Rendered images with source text
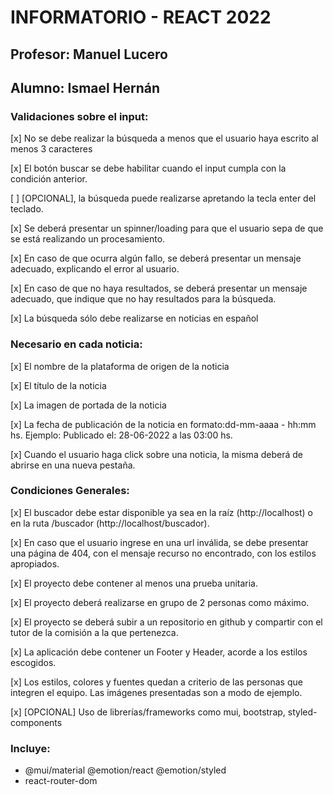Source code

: # INFORMATORIO - REACT 2022

## Profesor: Manuel Lucero
## Alumno: Ismael Hernán

### Validaciones sobre el input:

[x] No se debe realizar la búsqueda a menos que el usuario haya
escrito al menos 3 caracteres

[x] El botón buscar se debe habilitar cuando el input cumpla con la
condición anterior.

[ ] [OPCIONAL], la búsqueda puede realizarse apretando la tecla
enter del teclado.

[x] Se deberá presentar un spinner/loading para que el usuario
sepa de que se está realizando un procesamiento.

[x] En caso de que ocurra algún fallo, se deberá presentar un
mensaje adecuado, explicando el error al usuario.

[x] En caso de que no haya resultados, se deberá presentar un
mensaje adecuado, que indique que no hay resultados para la
búsqueda.

[x] La búsqueda sólo debe realizarse en noticias en español

### Necesario en cada noticia:
[x] El nombre de la plataforma de origen de la noticia

[x] El título de la noticia

[x] La imagen de portada de la noticia

[x] La fecha de publicación de la noticia en formato:dd-mm-aaaa -
hh:mm hs. Ejemplo: Publicado el: 28-06-2022 a las 03:00 hs.

[x] Cuando el usuario haga click sobre una noticia, la misma
deberá de abrirse en una nueva pestaña.

### Condiciones Generales:
[x] El buscador debe estar disponible ya sea en la raíz
(http://localhost) o en la ruta /buscador
(http://localhost/buscador).

[x] En caso que el usuario ingrese en una url inválida, se debe
presentar una página de 404, con el mensaje recurso no
encontrado, con los estilos apropiados.

[x] El proyecto debe contener al menos una prueba unitaria.

[x] El proyecto deberá realizarse en grupo de 2 personas como
máximo.

[x] El proyecto se deberá subir a un repositorio en github y
compartir con el tutor de la comisión a la que pertenezca.

[x] La aplicación debe contener un Footer y Header, acorde a los
estilos escogidos.

[x] Los estilos, colores y fuentes quedan a criterio de las personas
que integren el equipo. Las imágenes presentadas son a modo
de ejemplo.

[x] [OPCIONAL] Uso de librerías/frameworks como mui, bootstrap,
styled-components


### Incluye: 
+ @mui/material @emotion/react @emotion/styled
+ react-router-dom
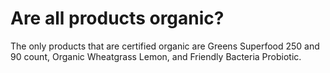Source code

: # Are all products organic?

The only products that are certified organic are Greens Superfood 250 and 90 count, Organic Wheatgrass Lemon, and Friendly Bacteria Probiotic.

#### TASK PROMPT
Your copy of the entries should be exact and free of pictures.

#### OUTPUT
Source code

: # INFORMATORIO - REACT 2022

## Profesor: Manuel Lucero
## Alumno: Ismael Hernán

### Validaciones sobre el input:

[x] No se debe realizar la búsqueda a menos que el usuario haya
escrito al menos 3 caracteres

[x] El botón buscar se debe habilitar cuando el input cumpla con la
condición anterior.

[ ] [OPCIONAL], la búsqueda puede realizarse apretando la tecla
enter del teclado.

[x] Se deberá presentar un spinner/loading para que el usuario
sepa de que se está realizando un procesamiento.

[x] En caso de que ocurra algún fallo, se deberá presentar un
mensaje adecuado, explicando el error al usuario.

[x] En caso de que no haya resultados, se deberá presentar un
mensaje adecuado, que indique que no hay resultados para la
búsqueda.

[x] La búsqueda sólo debe realizarse en noticias en español

### Necesario en cada noticia:
[x] El nombre de la plataforma de origen de la noticia

[x] El título de la noticia

[x] La imagen de portada de la noticia

[x] La fecha de publicación de la noticia en formato:dd-mm-aaaa -
hh:mm hs. Ejemplo: Publicado el: 28-06-2022 a las 03:00 hs.

[x] Cuando el usuario haga click sobre una noticia, la misma
deberá de abrirse en una nueva pestaña.

### Condiciones Generales:
[x] El buscador debe estar disponible ya sea en la raíz
(http://localhost) o en la ruta /buscador
(http://localhost/buscador).

[x] En caso que el usuario ingrese en una url inválida, se debe
presentar una página de 404, con el mensaje recurso no
encontrado, con los estilos apropiados.

[x] El proyecto debe contener al menos una prueba unitaria.

[x] El proyecto deberá realizarse en grupo de 2 personas como
máximo.

[x] El proyecto se deberá subir a un repositorio en github y
compartir con el tutor de la comisión a la que pertenezca.

[x] La aplicación debe contener un Footer y Header, acorde a los
estilos escogidos.

[x] Los estilos, colores y fuentes quedan a criterio de las personas
que integren el equipo. Las imágenes presentadas son a modo
de ejemplo.

[x] [OPCIONAL] Uso de librerías/frameworks como mui, bootstrap,
styled-components


### Incluye: 
+ @mui/material @emotion/react @emotion/styled
+ react-router-dom
Source code

: # Are all products organic?

The only products that are certified organic are Greens Superfood 250 and 90 count, Organic Wheatgrass Lemon, and Friendly Bacteria Probiotic.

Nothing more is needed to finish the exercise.